Semiconductor device manufacturing: process – Chemical etching – Liquid phase etching
Reexamination Certificate
1999-09-02
2001-07-10
Smith, Matthew (Department: 2825)
Semiconductor device manufacturing: process
Chemical etching
Liquid phase etching
C438S700000, C438S640000, C438S704000
Reexamination Certificate
active
06258729
ABSTRACT:
FIELD OF THE INVENTION
The present invention relates to semiconductor fabrication methods. More particularly, the present invention pertains to oxide etching methods for use in profile improvement in the formation of structures, e.g., high aspect ratio structures.
BACKGROUND OF THE INVENTION
Various etching processes are used in the fabrication of semiconductor devices. Such etching processes are used to control and maintain critical dimensions of various device structures such as, for example, transistors, capacitors, and interconnects. As semiconductor devices become more integrated and miniaturized, the maintenance and control of such critical dimensions of device structures becomes more important.
During the formation of semiconductor devices, such as dynamic random access memories (DRAMs), static random access memories (SRAMs), microprocessors, etc., insulating layers such as silicon dioxide, phosphosilicate glass (PSG), borophosphosilicate glass (BPSG), TEOS, or other oxides, are etched to form insulating structures, e.g., openings, used for various purposes. Such purposes may include the formation of capacitor structures, contact structures, interconnect structures, etc.
For example, with respect to interconnect structures, it is often required that conductive layers be interconnected through openings or holes in an insulating layer. Such holes or openings are commonly referred to as contact openings when the hole extends through an insulating layer to an active device area or vias when the hole or opening extends through an insulating layer between two conductive layers.
Further, for example, in the formation of certain types of capacitors, openings in insulating layers may be formed such that a capacitor structure may be formed therein. One illustration of such a capacitor structure is described in U.S. Pat. No. 5,392,189 to Fazan, et al., entitled “Capacitor Compatible With High Dielectric Constant Materials Having Two Independent Insulating Layers And The Method For Forming Same,” issued Feb. 21, 1995. In this illustrative capacitor example, a storage cell capacitor is provided wherein electrodes are formed of a conductive material within high aspect ratio openings in an opening defined by a bottom surface and side walls in an insulating layer.

(SUPPLIED ENTRIES):
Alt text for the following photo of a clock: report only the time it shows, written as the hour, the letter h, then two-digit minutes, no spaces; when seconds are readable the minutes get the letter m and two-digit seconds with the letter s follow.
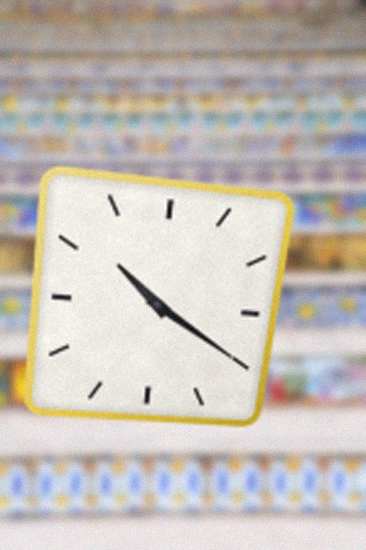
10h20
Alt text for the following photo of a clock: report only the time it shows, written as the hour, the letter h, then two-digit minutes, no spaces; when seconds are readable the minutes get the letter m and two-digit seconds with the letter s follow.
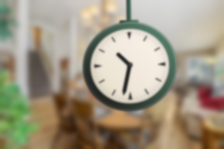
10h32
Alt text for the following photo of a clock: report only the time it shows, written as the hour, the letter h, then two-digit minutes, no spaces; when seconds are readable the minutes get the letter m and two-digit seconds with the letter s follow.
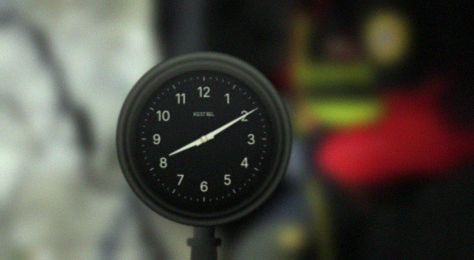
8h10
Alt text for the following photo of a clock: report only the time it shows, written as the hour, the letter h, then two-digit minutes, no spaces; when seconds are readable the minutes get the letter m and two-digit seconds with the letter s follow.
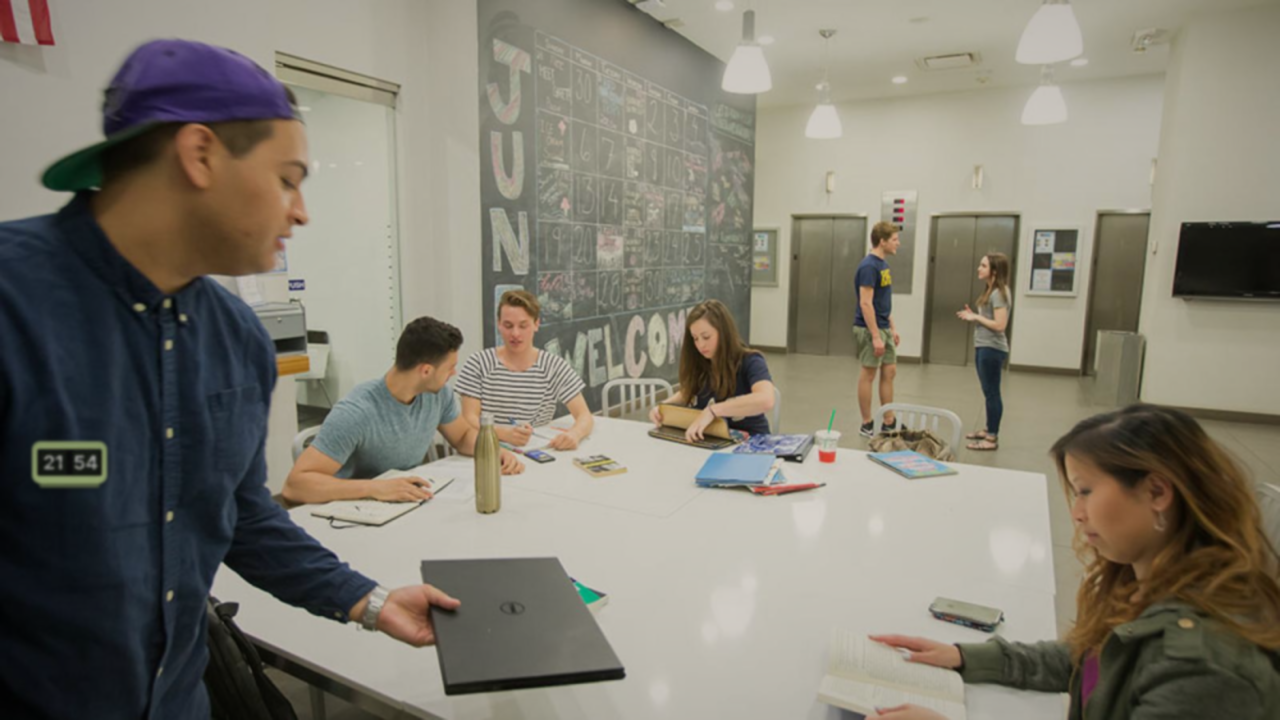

---

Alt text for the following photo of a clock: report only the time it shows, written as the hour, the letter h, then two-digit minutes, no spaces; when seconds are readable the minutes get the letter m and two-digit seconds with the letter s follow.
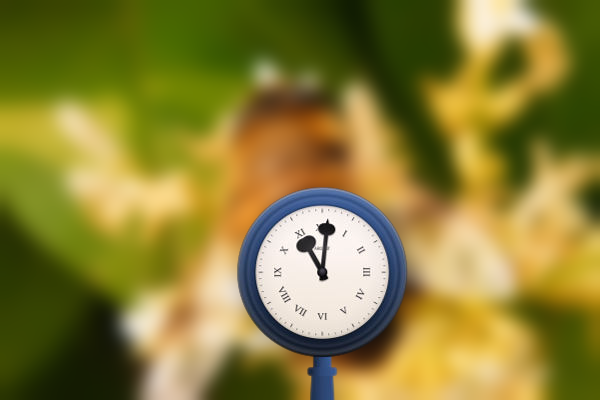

---

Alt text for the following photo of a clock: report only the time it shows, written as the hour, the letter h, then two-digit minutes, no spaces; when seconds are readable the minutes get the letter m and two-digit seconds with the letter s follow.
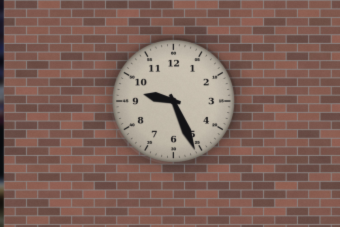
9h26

(TASK DESCRIPTION): Transcribe the passage of the oxide etching patent text that begins with the words containing "Semiconductor device manufacturing: process –" and ends with "Matthew (Department: 2825)". The records are not required here.

(EXERCISE SOLUTION):
Semiconductor device manufacturing: process – Chemical etching – Liquid phase etching
Reexamination Certificate
1999-09-02
2001-07-10
Smith, Matthew (Department: 2825)